%%

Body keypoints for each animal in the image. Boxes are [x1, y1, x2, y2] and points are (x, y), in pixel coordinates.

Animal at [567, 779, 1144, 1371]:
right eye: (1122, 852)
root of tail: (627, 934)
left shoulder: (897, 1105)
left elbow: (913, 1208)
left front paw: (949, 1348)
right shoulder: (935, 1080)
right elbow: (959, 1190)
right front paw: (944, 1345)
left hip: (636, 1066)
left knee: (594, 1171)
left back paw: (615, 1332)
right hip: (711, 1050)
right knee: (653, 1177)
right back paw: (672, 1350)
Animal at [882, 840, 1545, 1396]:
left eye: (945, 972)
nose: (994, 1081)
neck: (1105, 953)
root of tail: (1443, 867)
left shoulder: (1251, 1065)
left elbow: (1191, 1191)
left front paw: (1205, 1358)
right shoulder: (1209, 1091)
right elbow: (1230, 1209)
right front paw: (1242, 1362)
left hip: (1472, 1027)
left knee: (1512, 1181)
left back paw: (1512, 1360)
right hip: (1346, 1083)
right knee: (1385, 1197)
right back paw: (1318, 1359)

%%

**WHAT IS NEEDED:**
Where a line in the entries holds the word "knee", copy that line.

**RESULT OF THE EXERCISE:**
left knee: (594, 1171)
right knee: (653, 1177)
left knee: (1512, 1181)
right knee: (1385, 1197)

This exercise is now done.